From the start -- from the day the first of the two Mars rovers safely landed there in 2004 -- Steve Squyres has been warning that their time was limited.
At some point a computer would crash, or a circuit would give out, and one rover or the other would die.
It hasn't happened. The two robotic rovers were supposed to last for 90 "sols," or Martian days. As of today, Spirit, the first rover, has survived 1,000 sols.
"It's pretty amazing, actually," said Justin Maki, the lead imaging scientist for the rover project. "The rover's basically in good health, especially considering its age."
It hasn't been easy. In the summer, the daytime temperature may rise above freezing, but much of the time it is more than 100 degrees below zero.
The air is thin -- but not too thin to deposit a fine layer of dust on the rover's top deck of solar panels, lessening their ability to turn sunlight into electricity.
And the rovers are wearing down. Squyres has said the temperature swings are hard on electric motors and computer circuits.
"All that expansion and contraction, freeze-thaw, freeze-thaw, freeze-thaw -- something's going to pop," Squyres said last year in his office at Cornell University, back when Spirit had survived "only" 575 sols.
Squyres, the principal investigator for the rover project, still commutes when necessary between Cornell, in central New York state, and NASA's Jet Propulsion Laboratory in Pasadena, Calif.
Perhaps the biggest inconvenience is that Spirit's front-right wheel has stopped working. When engineers command the rover to move, they tell it to go backward, dragging the bad wheel behind it.
In fact, though, Spirit hasn't moved in about 200 days. It is currently winter in the southern hills it has been exploring, and the sun is low on the horizon.
Engineers strategically parked it on a slope facing north, so that its solar panels would get more energy.
They get very little unless the sun shines almost directly down on them.
But luck has been with the rover team.
"We're getting these cleaning events," said Maki, the lead imaging scientist. "That was probably the biggest surprise. Our power was going down and down and down, and then the wind comes along and blows the dust off the solar panels.
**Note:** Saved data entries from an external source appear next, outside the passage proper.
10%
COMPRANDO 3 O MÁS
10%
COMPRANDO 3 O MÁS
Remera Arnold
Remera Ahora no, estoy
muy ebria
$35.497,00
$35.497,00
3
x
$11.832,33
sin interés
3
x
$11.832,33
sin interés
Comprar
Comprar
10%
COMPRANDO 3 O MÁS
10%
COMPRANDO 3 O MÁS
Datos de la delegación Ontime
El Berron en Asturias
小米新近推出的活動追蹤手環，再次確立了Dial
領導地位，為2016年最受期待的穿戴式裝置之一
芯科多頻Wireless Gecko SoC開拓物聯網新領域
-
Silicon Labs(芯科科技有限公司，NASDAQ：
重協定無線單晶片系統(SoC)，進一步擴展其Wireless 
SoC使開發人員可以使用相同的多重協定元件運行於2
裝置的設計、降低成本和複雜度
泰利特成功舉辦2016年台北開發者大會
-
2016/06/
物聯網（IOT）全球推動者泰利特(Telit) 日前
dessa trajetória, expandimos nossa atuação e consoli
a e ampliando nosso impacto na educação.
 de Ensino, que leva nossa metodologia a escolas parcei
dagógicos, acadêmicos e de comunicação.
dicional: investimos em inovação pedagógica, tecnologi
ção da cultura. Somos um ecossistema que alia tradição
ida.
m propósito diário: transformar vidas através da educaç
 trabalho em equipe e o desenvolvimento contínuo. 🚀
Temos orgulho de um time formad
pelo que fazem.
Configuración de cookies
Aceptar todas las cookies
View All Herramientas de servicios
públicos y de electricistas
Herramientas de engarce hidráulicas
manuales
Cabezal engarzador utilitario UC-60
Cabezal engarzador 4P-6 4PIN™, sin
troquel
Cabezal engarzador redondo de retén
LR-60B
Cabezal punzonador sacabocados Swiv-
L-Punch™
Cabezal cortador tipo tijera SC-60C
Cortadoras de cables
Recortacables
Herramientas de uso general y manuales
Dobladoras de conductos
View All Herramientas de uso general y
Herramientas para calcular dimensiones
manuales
Who would have guessed?"
NASA took advantage of the break from driving to shoot the single most detailed picture it's gotten to date from the Martian surface.
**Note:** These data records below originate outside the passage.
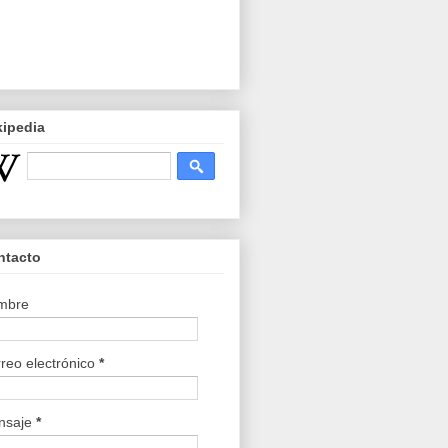
kipedia
ntacto
mbre
reo electrónico
*
nsaje
*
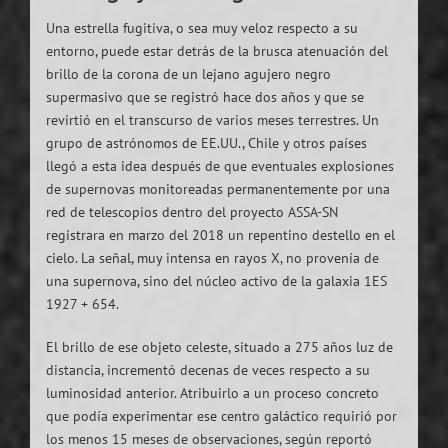
Una estrella fugitiva, o sea muy veloz respecto a su
entorno, puede estar detrás de la brusca atenuación del
brillo de la corona de un lejano agujero negro
supermasivo que se registró hace dos años y que se
revirtió en el transcurso de varios meses terrestres. Un
grupo de astrónomos de EE.UU., Chile y otros países
llegó a esta idea después de que eventuales explosiones
de supernovas monitoreadas permanentemente por una
red de telescopios dentro del proyecto ASSA-SN
registrara en marzo del 2018 un repentino destello en el
cielo. La señal, muy intensa en rayos X, no provenía de
una supernova, sino del núcleo activo de la galaxia 1ES
1927 + 654.
El brillo de ese objeto celeste, situado a 275 años luz de
distancia, incrementó decenas de veces respecto a su
luminosidad anterior. Atribuirlo a un proceso concreto
que podía experimentar ese centro galáctico requirió por
los menos 15 meses de observaciones, según reportó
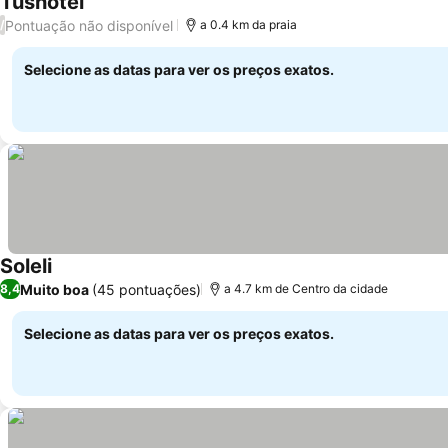
Tushotel
Pontuação não disponível
/
a 0.4 km da praia
Selecione as datas para ver os preços exatos.
Soleli
Muito boa
(45 pontuações)
8,4
a 4.7 km de Centro da cidade
Selecione as datas para ver os preços exatos.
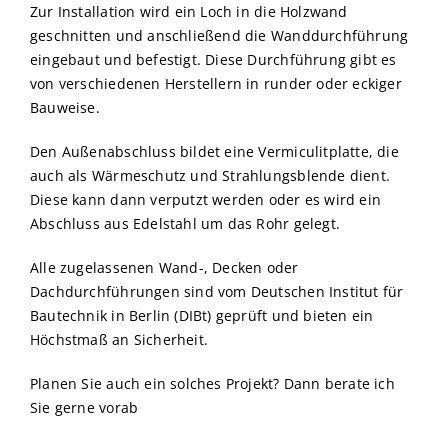
Zur Installation wird ein Loch in die Holzwand
geschnitten und anschließend die Wanddurchführung
eingebaut und befestigt. Diese Durchführung gibt es
von verschiedenen Herstellern in runder oder eckiger
Bauweise.
Den Außenabschluss bildet eine Vermiculitplatte, die
auch als Wärmeschutz und Strahlungsblende dient.
Diese kann dann verputzt werden oder es wird ein
Abschluss aus Edelstahl um das Rohr gelegt.
Alle zugelassenen Wand-, Decken oder
Dachdurchführungen sind vom Deutschen Institut für
Bautechnik in Berlin (DIBt) geprüft und bieten ein
Höchstmaß an Sicherheit.
Planen Sie auch ein solches Projekt? Dann berate ich
Sie gerne vorab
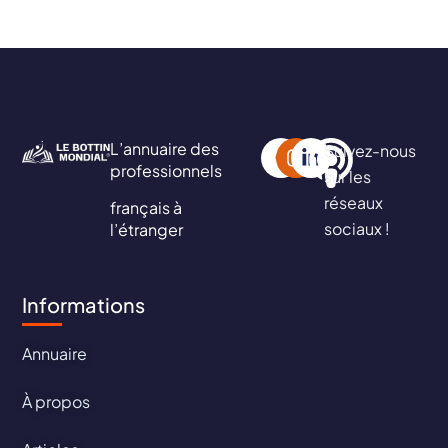
L’annuaire des
Suivez-nous
professionnels
sur les
réseaux
français à
sociaux !
l’étranger
Informations
Annuaire
À propos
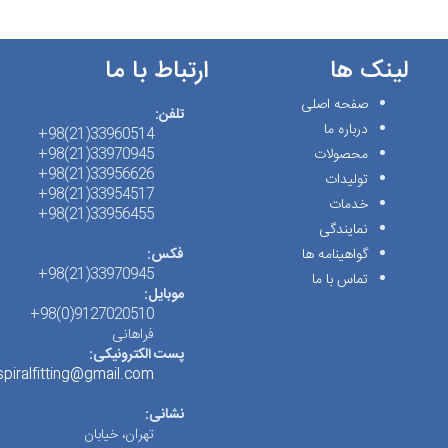
لینک ها
ارتباط با ما
صفحه اصلی
تلفن:
درباره ما
33960514(21)98+
محصولات
33970945(21)98+
33956626(21)98+
تولیدات
33954517(21)98+
خدمات
33956455(21)98+
نمایندگی
گواهینامه ها
فکس:
33970945(21)98+
تماس با ما
موبایل:
9127020510(0)98+
فراهانی
پست الکترونیکی:
spiralfitting@gmail.com
نشانی:
تهران، خیابان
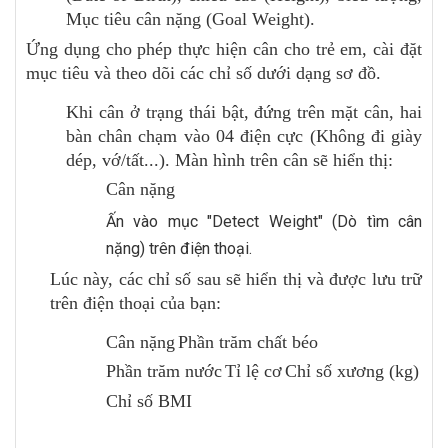
Mục tiêu cân nặng (Goal Weight).
Ứng dụng cho phép thực hiện cân cho trẻ em, cài đặt
mục tiêu và theo dõi các chỉ số dưới dạng sơ đồ.
Khi cân ở trạng thái bật, đứng trên mặt cân, hai
bàn chân chạm vào 04 điện cực (Không đi giày
dép, vớ/tất...). Màn hình trên cân sẽ hiển thị:
Cân nặng
Ấn vào mục "Detect Weight" (Dò tìm cân
nặng) trên điện thoại.
Lúc này, các chỉ số sau sẽ hiển thị và được lưu trữ
trên điện thoại của bạn:
Cân nặng
Phần trăm chất béo
Phần trăm nước
Tỉ lệ cơ
Chỉ số xương (kg)
Chỉ số BMI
NASA officials called it the "McMurdo panorama," naming it after America's largest research station in Antarctica -- where it is usually somewhat warmer than on Mars.
You can see it here.
Maki did some calculations and said the picture was the equivalent of what you would get if you had a digital camera that could shoot 130 megapixels.
Most cameras sold today shoot five megapixels to eight megapixels.
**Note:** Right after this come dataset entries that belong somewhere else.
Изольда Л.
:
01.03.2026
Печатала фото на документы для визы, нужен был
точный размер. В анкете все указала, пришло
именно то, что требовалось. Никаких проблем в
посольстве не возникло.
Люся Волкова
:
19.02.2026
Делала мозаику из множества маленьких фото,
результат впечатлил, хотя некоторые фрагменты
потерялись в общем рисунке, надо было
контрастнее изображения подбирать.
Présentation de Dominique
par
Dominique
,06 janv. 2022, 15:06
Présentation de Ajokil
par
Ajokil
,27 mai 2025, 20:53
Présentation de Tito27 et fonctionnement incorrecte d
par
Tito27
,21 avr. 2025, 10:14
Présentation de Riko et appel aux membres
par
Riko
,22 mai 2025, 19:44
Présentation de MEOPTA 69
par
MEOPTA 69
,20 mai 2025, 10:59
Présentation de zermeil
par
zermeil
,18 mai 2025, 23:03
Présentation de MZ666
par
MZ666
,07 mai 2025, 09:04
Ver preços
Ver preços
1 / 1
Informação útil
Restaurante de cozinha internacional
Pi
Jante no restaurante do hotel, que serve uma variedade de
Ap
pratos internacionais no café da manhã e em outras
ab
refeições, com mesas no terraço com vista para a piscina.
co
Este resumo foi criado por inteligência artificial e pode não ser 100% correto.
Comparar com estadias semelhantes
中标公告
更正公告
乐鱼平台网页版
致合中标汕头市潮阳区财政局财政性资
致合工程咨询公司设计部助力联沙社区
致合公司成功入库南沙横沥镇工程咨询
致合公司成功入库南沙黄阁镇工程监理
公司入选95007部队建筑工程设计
"We are on Mars, so there are lots of interesting and new things to look at," he said. "The closer you look at things, the more you discover."
At some point, of course, something onboard the rover will presumably go wrong, and the engineers on Earth will realize, after several days of radio silence from Spirit, that its mission is over.
Even though the rover has far outlived its expected lifetime, Squyres said he knew that he'd be disappointed.
"I just know there will be something, just out of reach, that I still want to explore."